Robert Palmer KC, acting for the IMA, told the court that around 2.6 million EU citizens who had been granted “pre-settled status” before the end of the Brexit transition period in 2020 risked losing their rights and being treated as “illegal overstayers” and “liable to detention and removal”.

Under the Home Office’s rules, such people will lose all rights of residence including the right to work, to rent a home and to access healthcare unless they make a further settlement application within five years.

In his ruling, Mr Justice Lane said that, if the Home Office’s interpretation of the law was correct, “a very large number of people face the most serious uncertainty”.

He added: “If they lose legal status in the United Kingdom, their continued physical presence here will depend on the view taken by the defendant on whether to enforce immigration control by insisting on the individual’s removal.

“Someone who makes a belated application for further leave will not know whether the defendant will accept the late application.”

He concluded the Home Office had wrongly interpreted the law on both issues challenged by the IMA – whose case was supported by the European Commission and the3million, a grassroots organisation representing EU citizens in the UK.

A poster encouraging EU nationals to apply to the EUSS during the transition period
A poster encouraging EU nationals to apply to the EUSS during the transition period (AFP/Getty)

In a statement after the ruling, IMA chief executive Dr Kathryn Chamberlain said: “I am pleased that the judge has recognised the significant impact this issue could have had on the lives and livelihoods of citizens with pre-settled status in the UK.

“When we brought this judicial review, our intention was to provide clarity for citizens with pre-settled status ... this judgment that the current system is unlawful provides that clarity.

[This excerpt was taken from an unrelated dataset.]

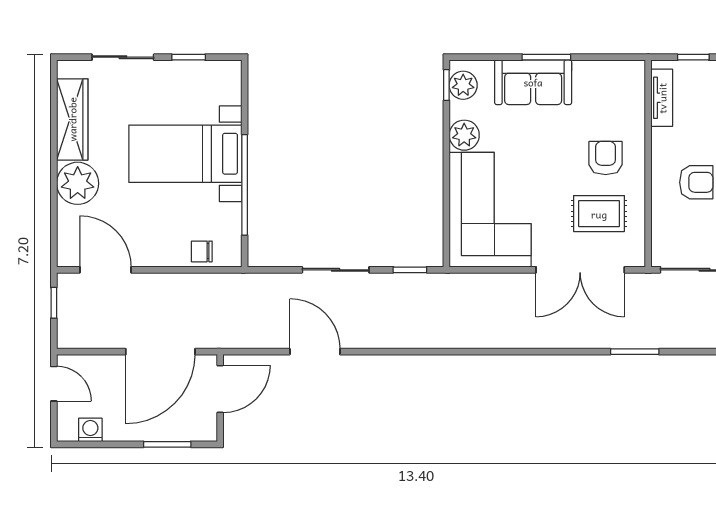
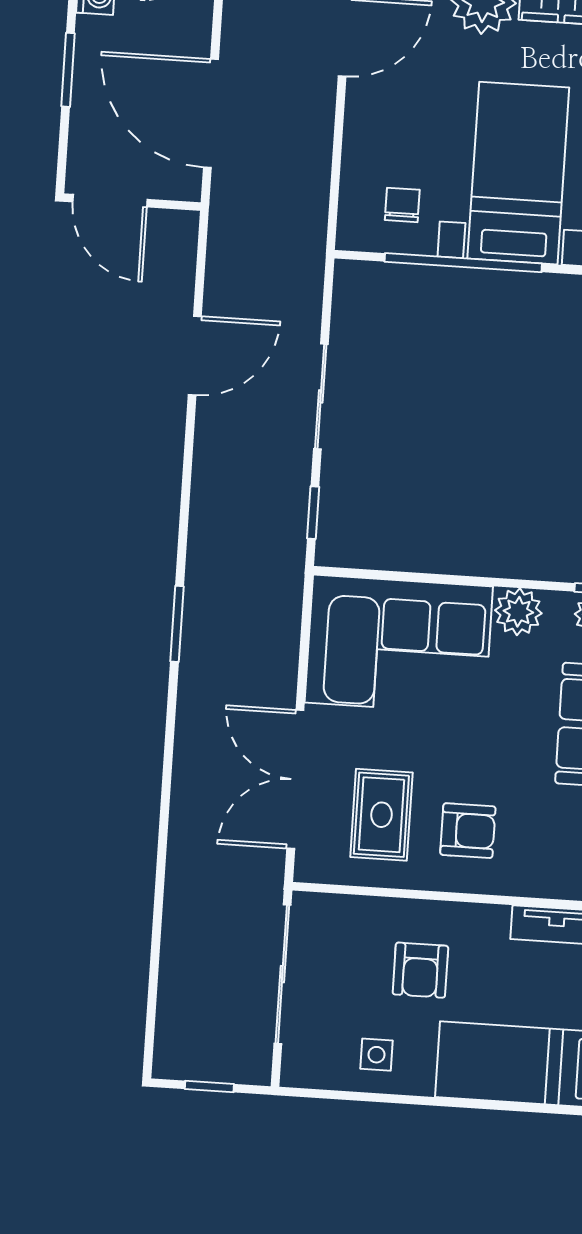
chair: (202, 251) -> (402, 205), moved
window: (635, 352) -> (177, 624), moved
door: (220, 389) -> (110, 201), moved
window: (167, 444) -> (68, 70), moved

We will now liaise with the Home Office on the next steps.”

Monique Hawkins, policy and research officer at the3million, said: “People cannot lose their rights just by forgetting to make a second UK immigration application – the withdrawal agreement does not allow it.”

Home Office minister Lord Murray said: “EU citizens are our friends and neighbours, and we take our obligations to securing their rights in the UK very seriously.

“The EU Settlement Scheme goes above and beyond our obligations under the withdrawal agreement, protecting EU citizens’ rights and giving them a route to settlement in the UK.”